The Charleston Museum is a museum located in the Wraggborough neighborhood in Charleston, South Carolina. It is the oldest museum in the United States. Its highly regarded collection includes historic artifacts, natural history, decorative arts and two historic Charleston houses. It replaces the Old Charleston Museum that burned down due to unknown causes.

History
The Charleston Museum was founded in 1773 and opened to the public in 1824. Other museums in the category of oldest in the United States include the Peabody Essex Museum in Salem, Massachusetts and the American Philosophical Society in Philadelphia. 

In 1920, when the museum hired Laura Bragg as its director, she became the first woman to direct a publicly-funded art museum in America.

The museum's present building was completed in 1980 at 360 Meeting Street, Charleston, South Carolina.

The museum's exhibits include natural history and local history displays and decorative arts, including silver. The museum is also home to the only known fossil of the extinct Pelagornis sandersi, which is possibly the largest flying bird ever discovered.  The museum also owns and operates two historic house museums:
 Heyward-Washington House – late 18th-century house owned by Founding Father Thomas Heyward, Jr., Revolutionary patriot and signer of the Declaration of Independence. It is best known as the lodging of President George Washington during his 1792 visit to Charleston.

_Do this_
Continue the Charleston Museum passage from the point where it stops.

_Recorded data_
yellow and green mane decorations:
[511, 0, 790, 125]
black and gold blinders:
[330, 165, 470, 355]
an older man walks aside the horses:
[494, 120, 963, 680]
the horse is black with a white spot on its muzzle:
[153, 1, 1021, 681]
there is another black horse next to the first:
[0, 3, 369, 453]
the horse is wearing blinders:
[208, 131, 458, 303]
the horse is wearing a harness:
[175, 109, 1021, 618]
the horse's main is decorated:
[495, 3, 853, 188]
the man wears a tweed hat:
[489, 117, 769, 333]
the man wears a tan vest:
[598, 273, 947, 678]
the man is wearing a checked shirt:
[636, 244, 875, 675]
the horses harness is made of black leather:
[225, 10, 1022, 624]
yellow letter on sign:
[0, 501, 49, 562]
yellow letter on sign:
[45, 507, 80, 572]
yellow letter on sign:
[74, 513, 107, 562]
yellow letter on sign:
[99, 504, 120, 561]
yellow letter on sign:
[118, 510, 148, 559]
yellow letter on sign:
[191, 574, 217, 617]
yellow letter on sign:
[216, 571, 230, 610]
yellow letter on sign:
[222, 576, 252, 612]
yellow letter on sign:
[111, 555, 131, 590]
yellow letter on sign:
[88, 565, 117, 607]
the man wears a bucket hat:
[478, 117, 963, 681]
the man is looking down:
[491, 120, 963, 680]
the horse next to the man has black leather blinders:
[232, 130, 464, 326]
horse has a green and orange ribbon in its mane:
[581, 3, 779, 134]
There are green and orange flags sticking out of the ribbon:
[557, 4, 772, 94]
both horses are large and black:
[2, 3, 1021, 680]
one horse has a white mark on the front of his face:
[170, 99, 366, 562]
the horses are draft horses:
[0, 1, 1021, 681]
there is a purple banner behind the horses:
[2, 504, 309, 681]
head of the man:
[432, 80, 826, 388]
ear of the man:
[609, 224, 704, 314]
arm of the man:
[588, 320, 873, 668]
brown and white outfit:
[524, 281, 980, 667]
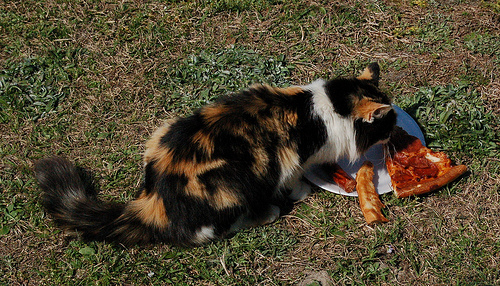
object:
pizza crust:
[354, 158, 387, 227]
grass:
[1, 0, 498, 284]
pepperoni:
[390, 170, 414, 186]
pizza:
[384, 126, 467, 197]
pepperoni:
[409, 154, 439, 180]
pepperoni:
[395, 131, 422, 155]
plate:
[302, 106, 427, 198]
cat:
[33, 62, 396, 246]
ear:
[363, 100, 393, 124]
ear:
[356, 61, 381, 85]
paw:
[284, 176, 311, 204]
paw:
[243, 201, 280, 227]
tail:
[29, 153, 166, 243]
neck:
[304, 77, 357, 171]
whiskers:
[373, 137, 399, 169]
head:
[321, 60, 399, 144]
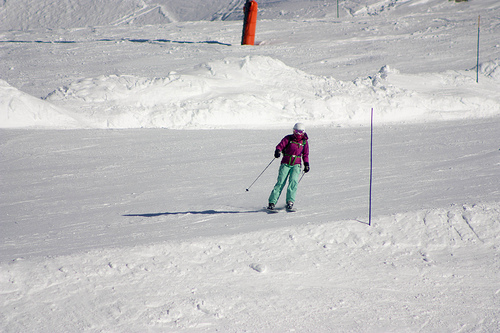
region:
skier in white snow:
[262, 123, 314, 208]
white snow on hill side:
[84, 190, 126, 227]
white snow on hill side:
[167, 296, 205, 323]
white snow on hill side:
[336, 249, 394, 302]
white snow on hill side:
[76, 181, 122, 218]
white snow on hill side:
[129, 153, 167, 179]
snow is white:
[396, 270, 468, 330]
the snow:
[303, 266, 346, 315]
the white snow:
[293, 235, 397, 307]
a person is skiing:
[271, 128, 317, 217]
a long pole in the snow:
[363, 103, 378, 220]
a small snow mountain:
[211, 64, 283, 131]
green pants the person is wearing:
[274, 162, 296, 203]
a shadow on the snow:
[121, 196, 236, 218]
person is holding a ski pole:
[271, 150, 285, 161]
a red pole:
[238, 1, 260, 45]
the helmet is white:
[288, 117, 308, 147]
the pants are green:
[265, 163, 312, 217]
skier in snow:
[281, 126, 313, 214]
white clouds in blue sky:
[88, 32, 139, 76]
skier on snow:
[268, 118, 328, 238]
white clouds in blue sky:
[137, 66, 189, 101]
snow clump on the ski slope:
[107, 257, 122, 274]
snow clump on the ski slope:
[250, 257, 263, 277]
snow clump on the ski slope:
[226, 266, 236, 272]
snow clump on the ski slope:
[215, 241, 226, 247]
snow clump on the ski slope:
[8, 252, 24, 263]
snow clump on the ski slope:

_Exercise response_
 Joseph Manigault House – Federal-style home decorated with American, English and French furnishing of the early 19th century
In addition to the two houses, the museum also maintains The Dill Sanctuary. From the site:
"... located on James Island contains assorted habitats for wildlife and numerous cultural features including three earthen Confederate batteries and prehistoric, colonial, antebellum, and postbellum archaeological sites. The Dill Sanctuary has been protected for purposes of preservation, wildlife enhancement, research and education, and is used only for Museum-sponsored programs. Habitat has been enhanced by creation of a six-acre wildlife pond, with three nesting islands, which provides a reliable source of fresh water for animals and nesting sites for both migratory and resident birds. 2001 saw the construction of the Dill Education Center and bathroom facilities which hosts Museum education programs."

Collection strengths
 Charleston furniture
 Charleston silver
 Lowcountry textiles, including costumes, quilts, and needlework
 South Carolina ceramics
 Egyptian artifacts
 Archives - documentary and photographic resources
 South Carolina ornithology
 Nineteenth-century firearms
 Invertebrate and Vertebrate Paleontology Collections
 Skeletal Reconstructions of various Vertebrate Groups
 Rocks and Minerals from around the World
 Numerous Plant and Animal species collected by local Naturalists.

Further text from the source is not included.